# Transistores de salida radio AM/FM



## miguelplat (Mar 23, 2009)

Hola amigos:
es la primera vez que posteo en este foro, recien acabo de suscribirme, y aunque mi idea es aportar esta vez tengo que pedir. tengo una radio sony icf 5500m, es del año 74 y le faltan los tr de salida. Probe con el osciloscopio y hasta los pote de tono llega af. Quisiera saber si alguien del foro tiene el esquema o por lo menos saber que transistores lleva a la salida.
Desde ya muchas gracias


----------



## ing.jesusgarcia (Mar 25, 2009)

saludos 
mira yo hice un transmisor de fm con transistor 2N2222 ala salida
y pues este transistor en lo que pude investigar es el mas comun que se utiliza en la salida de radio
checalo haber si te sirve el diagrama


----------



## Dr. Zoidberg (Mar 25, 2009)

Suponiendo que esa radio sea un receptor y que los transistores de salida que le faltan sean los de salida de audio (y eso es lo mas que pude deducir de tu problema), dada la antiguedad de la radio...hay que mirar un poco el circuito para ver si usa transistores de germanio o silicio, ya que es probable que use germanio.
Si usa de germanio...estás jo_robado_, por que ya no se fabrican y tal vez los puedas encontrar en alguna casa de electrónica que tenga muchos años en el rubro y tenga un depósito de cachivaches viejos. Si no los encontrás, vas a tener que reemplazar la etapa de salida por algun circuito mas moderno, tipo LM386 o similares y ya solucionaste el problema. Los transistores de germanio que se solían usar en esa época en las radios eran los 2SB54 o 2SB56 y eran chiquitos, tubulares y con capsula metálica. En mas potencia solían usar los AC187 y AC188...pero habría que ver que pinta allá adentro.

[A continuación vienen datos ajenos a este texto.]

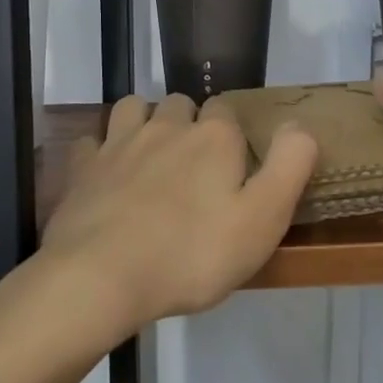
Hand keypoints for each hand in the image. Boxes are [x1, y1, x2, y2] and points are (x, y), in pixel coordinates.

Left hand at [42, 93, 317, 330]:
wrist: (100, 279)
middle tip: (195, 164)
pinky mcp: (83, 168)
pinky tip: (107, 173)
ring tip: (152, 155)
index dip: (232, 133)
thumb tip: (299, 126)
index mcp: (214, 138)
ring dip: (145, 121)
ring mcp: (119, 144)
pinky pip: (91, 141)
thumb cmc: (192, 253)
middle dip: (189, 123)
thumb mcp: (264, 218)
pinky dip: (101, 150)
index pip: (226, 110)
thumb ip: (290, 166)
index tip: (234, 164)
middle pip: (181, 104)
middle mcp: (167, 127)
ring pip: (134, 108)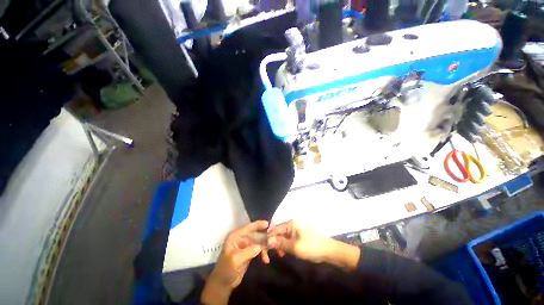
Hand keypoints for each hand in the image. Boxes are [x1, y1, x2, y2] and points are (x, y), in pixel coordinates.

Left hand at [201, 221, 268, 304]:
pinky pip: (258, 248)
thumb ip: (248, 251)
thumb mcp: (236, 260)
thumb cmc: (226, 269)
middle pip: (255, 234)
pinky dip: (263, 253)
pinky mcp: (249, 252)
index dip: (258, 224)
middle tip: (274, 239)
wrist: (223, 284)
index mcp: (236, 236)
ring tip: (271, 252)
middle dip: (264, 237)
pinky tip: (266, 260)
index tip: (269, 224)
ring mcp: (245, 245)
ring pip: (258, 241)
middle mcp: (241, 238)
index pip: (249, 227)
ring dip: (265, 246)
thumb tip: (261, 246)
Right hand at [267, 220, 334, 262]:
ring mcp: (295, 229)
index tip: (264, 249)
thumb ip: (281, 243)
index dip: (269, 238)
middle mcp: (292, 224)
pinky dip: (285, 245)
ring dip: (279, 244)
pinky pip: (288, 238)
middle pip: (278, 232)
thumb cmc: (311, 247)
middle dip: (274, 242)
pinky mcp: (298, 234)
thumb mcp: (294, 247)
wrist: (328, 250)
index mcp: (291, 223)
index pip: (275, 229)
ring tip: (280, 255)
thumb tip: (268, 240)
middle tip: (272, 255)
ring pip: (283, 236)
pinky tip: (285, 252)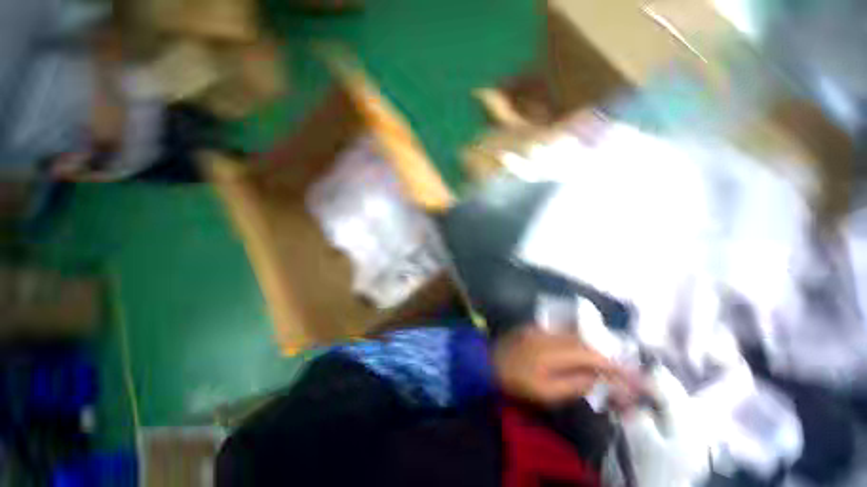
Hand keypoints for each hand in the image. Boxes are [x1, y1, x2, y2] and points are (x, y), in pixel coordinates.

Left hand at [493, 327, 638, 405]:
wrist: (488, 361)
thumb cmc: (516, 381)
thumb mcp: (546, 392)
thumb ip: (575, 383)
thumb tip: (597, 377)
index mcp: (553, 350)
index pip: (592, 355)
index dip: (615, 365)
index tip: (634, 377)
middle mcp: (550, 334)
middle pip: (586, 343)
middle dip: (606, 357)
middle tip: (621, 373)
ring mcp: (541, 328)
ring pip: (575, 336)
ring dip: (592, 350)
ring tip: (604, 366)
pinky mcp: (535, 328)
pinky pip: (563, 334)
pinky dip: (577, 344)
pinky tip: (580, 354)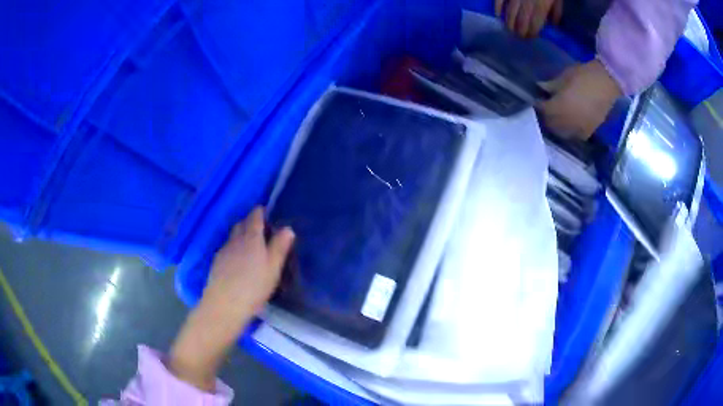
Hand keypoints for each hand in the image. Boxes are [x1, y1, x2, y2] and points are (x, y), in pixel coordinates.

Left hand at [170, 207, 294, 390]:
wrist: (225, 305)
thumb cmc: (254, 287)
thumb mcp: (273, 268)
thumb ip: (279, 247)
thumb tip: (287, 228)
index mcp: (252, 238)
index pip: (254, 218)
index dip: (259, 212)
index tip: (264, 210)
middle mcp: (235, 240)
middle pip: (241, 224)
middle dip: (249, 222)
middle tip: (259, 228)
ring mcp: (224, 251)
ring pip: (232, 236)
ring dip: (240, 234)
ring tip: (248, 244)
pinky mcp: (216, 262)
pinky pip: (226, 248)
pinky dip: (233, 247)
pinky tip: (237, 260)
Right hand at [495, 0, 561, 38]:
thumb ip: (556, 10)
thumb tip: (553, 24)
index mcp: (542, 4)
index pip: (535, 23)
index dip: (532, 32)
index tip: (530, 39)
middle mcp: (527, 1)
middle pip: (522, 20)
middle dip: (520, 31)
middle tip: (519, 38)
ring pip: (510, 11)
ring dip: (509, 23)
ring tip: (510, 30)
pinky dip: (498, 7)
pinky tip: (498, 15)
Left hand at [537, 60, 621, 140]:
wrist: (607, 82)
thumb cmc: (584, 76)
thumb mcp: (564, 77)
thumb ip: (551, 86)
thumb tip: (541, 88)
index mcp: (558, 108)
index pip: (542, 110)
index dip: (538, 105)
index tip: (537, 99)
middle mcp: (566, 123)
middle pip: (551, 125)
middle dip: (547, 117)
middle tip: (546, 108)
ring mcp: (578, 130)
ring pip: (562, 133)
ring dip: (557, 126)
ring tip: (556, 115)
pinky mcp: (589, 132)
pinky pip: (574, 135)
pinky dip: (569, 130)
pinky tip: (569, 122)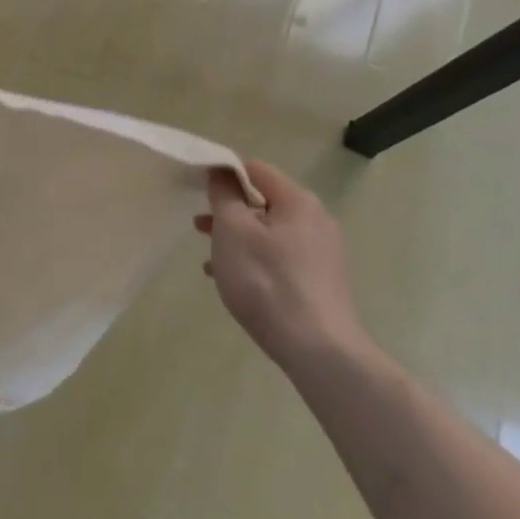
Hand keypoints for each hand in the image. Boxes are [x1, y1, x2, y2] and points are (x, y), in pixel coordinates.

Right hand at [197, 161, 365, 371]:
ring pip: (269, 231)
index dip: (223, 174)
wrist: (317, 349)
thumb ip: (224, 194)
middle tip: (199, 226)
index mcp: (298, 201)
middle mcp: (317, 220)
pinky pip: (280, 256)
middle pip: (263, 201)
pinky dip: (254, 259)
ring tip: (209, 256)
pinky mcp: (321, 279)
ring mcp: (323, 252)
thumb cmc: (266, 281)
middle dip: (228, 210)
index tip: (197, 192)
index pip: (254, 169)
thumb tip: (221, 171)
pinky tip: (233, 279)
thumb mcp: (232, 230)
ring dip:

Si usa transistores de silicio, la pareja BC337 y BC327 casi seguro que funciona sin problemas.

Ahora, si no estas hablando de la etapa de audio y es un transmisor...empecemos de nuevo, pero ponelo bien claro.

Saludos!


----------



## miguelplat (Mar 27, 2009)

Hola, los transistores son de silicio , son de salida de audio y van colocados sobre un tafo de salida con punto medio, pero mi intensión es no modificar y tratar de dejarlo original.  El esquema existe en una pagina europea pero lo venden y hay que girar en euros y todo ese rollo. Buscando justamente ese circuito di con este foro y como encontre tanta gente que sabe de radio, pense que por ahi alguien tenia el circuito perdido en un cajon.
Si no lo consigo seguramente armare una salida seguramente armare alguna salida con algun integradito de baja tension de alimentacion ( +B 4.5V ).
De todas maneras tanto al amigo Zavalla como al ing. Garcia les agradezco su aporte que no dejare de tener en cuenta.
Saludos


----------



## miguelplat (Mar 30, 2009)

Consegui el diagrama del sony icf 5900 y es exactamente igual. Los tr son el 2sc1429/ ecg 152 salida pusch-pull


----------



## Gatxan (Abr 1, 2009)

Hola, si es el transistor que dices, me sale que es de silicio NPN. Posibles reemplazos: BC365, BD505, BD515. Si los logras encontrar y sustituir, ojo con el patillaje de los nuevos, y vigila también que si los transistores tienen partes metálicas en la cápsula estas puede que vayan conectadas internamente al colector ó al emisor, y que al colocarlos en un disipador puede provocar un cortocircuito.
Algo que hay que averiguar también, es el origen de la avería: (resistencias abiertas, malas soldaduras...).


----------



## miguelplat (Abr 6, 2009)

hola Gatxan
te agradezco tu interes, estos tr son sony originales y vienen con el valor de beta marcado en la capsula. Aca en Argentina no los consegui pero los sustitui por los bd 515 y para que no distorcione y sacar el maximo rendimiento tube que variar el valor de una R que en el diagrama esta marcada con varios valores de acuerdo al beta de los tr originales, coloque un preset y lo ajuste hasta lograr la mayor ganancia.
Conclusion: la radio funciona 5/5
Un abrazo   Miguel


----------